Database、Ftpプロパティは単なるサンプルですので、削除しても改変しても問題ありません。

MEnvirionmentクラス

''' <summary>
''' 環境セット
''' </summary>
''' <remarks>
''' 主なDesignerに記述されていますが、通常は編集する必要ありません。
''' ここに記載されているのはConfigファイルがない場合の処理であるため、
''' 通常はConfigファイルを編集して対応してください。
''' </remarks>
Public Class MEnvirionment

    ''' <summary>
    ''' 初期化処理
    ''' </summary>
    ''' <remarks>実体</remarks>
    Private Sub OnInitialize()
        Me.Execution = "debug"

        Me.Environments.Add(MEnvirionment.CreateDebugEnvironment)
        Me.Environments.Add(MEnvirionment.CreateReleaseEnvironment)
    End Sub

    ''' <summary>
    ''' デバッグ環境
    ''' </summary>
    ''' <returns></returns>
    ''' <remarks></remarks>
    Private Shared Function CreateDebugEnvironment() As Environment
        Dim c As New Environment With {.Name = "debug"}

        c.Database = New DatabaseConfig With {.Server = "localhost", .User = "anonymous", .Password = String.Empty}
        c.Ftp = New FtpConfig With {.Server = "localhost", .User = "anonymous", .Password = String.Empty}

        Return c
    End Function

    ''' <summary>
    ''' リリース環境
    ''' </summary>
    ''' <returns></returns>
    ''' <remarks></remarks>
    Private Shared Function CreateReleaseEnvironment() As Environment
        Dim c As New Environment With {.Name = "release"}

        c.Database = New DatabaseConfig With {.Server = "x.x.x.x", .User = "xxxxx", .Password = "xxxxx"}
        c.Ftp = New FtpConfig With {.Server = "x.x.x.x", .User = "xxxxx", .Password = "xxxxx"}

        Return c
    End Function
End Class

Environmentsプロパティ

環境リストです。

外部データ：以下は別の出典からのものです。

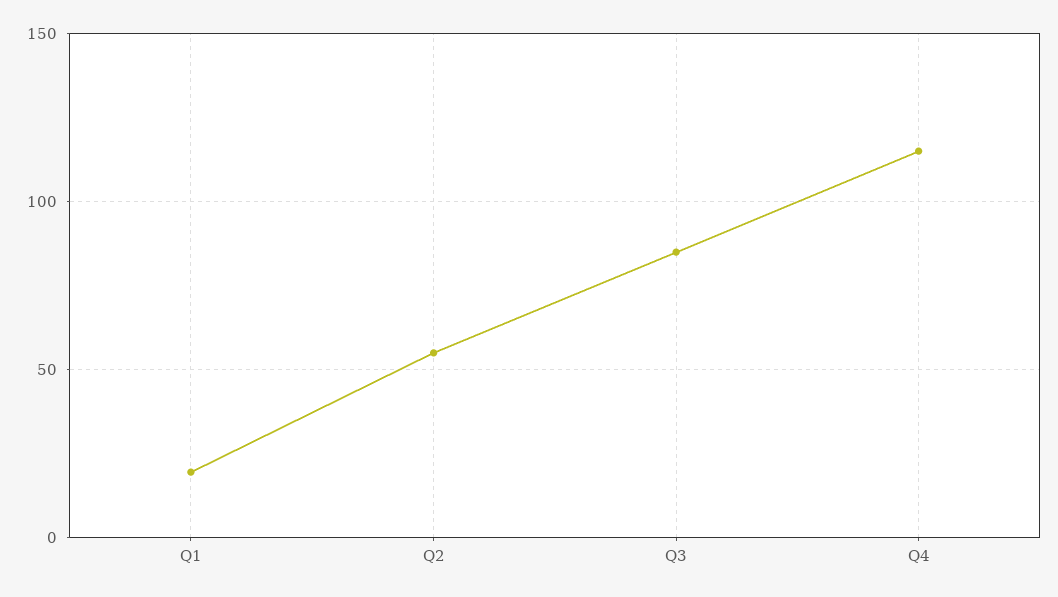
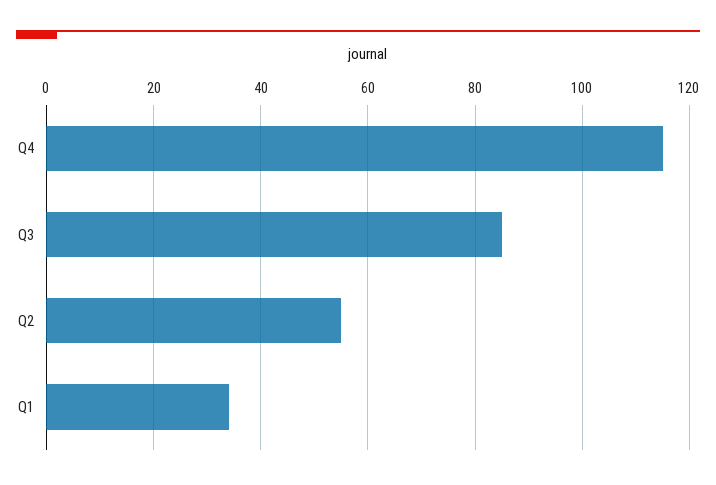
  {
-   "Q1": 20,
+   "Q1": 35,
    "Q2": 55,
    "Q3": 85,
    "Q4": 115
  }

1つ以上の環境を追加してください。

Executionプロパティ

実行環境名です。Environmentクラスの環境名で指定してください

ここで指定された環境が、「MEnvirionment.Current」メソッドで取得されます。

OnInitializeメソッド

configファイルが存在しない場合、コールされます。

Environmentsプロパティ、Executionプロパティを初期化してください。

環境の切り替え方

「MEnvironment.config」ファイルの「Execution属性」を変えるだけです。Environmentsプロパティに、debugとreleaseの環境が登録されているとして、例を挙げます。

定数をdebug環境に切り替える

<?xml version="1.0" encoding="utf-8"?>
<MEnvirionment xmlns:xsi="http://www.w3.org/2001/XMLSchema-instance" xmlns:xsd="http://www.w3.org/2001/XMLSchema"
  Execution="debug">
  <Environments>
  …
  </Environments>
</MEnvirionment>

定数をrelease環境に切り替える

<?xml version="1.0" encoding="utf-8"?>
<MEnvirionment xmlns:xsi="http://www.w3.org/2001/XMLSchema-instance" xmlns:xsd="http://www.w3.org/2001/XMLSchema"
  Execution="release">
  <Environments>
  …
  </Environments>
</MEnvirionment>

これだけ。

その他

  • 前身は MConfig - Home ですが、インテリセンスが効かないなどいろいろ使い勝手が悪かったので改良。
  • MEnvironment クラスの大半のコードはPartialクラスで隠れています。基本的に見る必要はありませんが、カスタム化したい場合はこちらMEnvironment.Desinger.vbファイルも参照ください。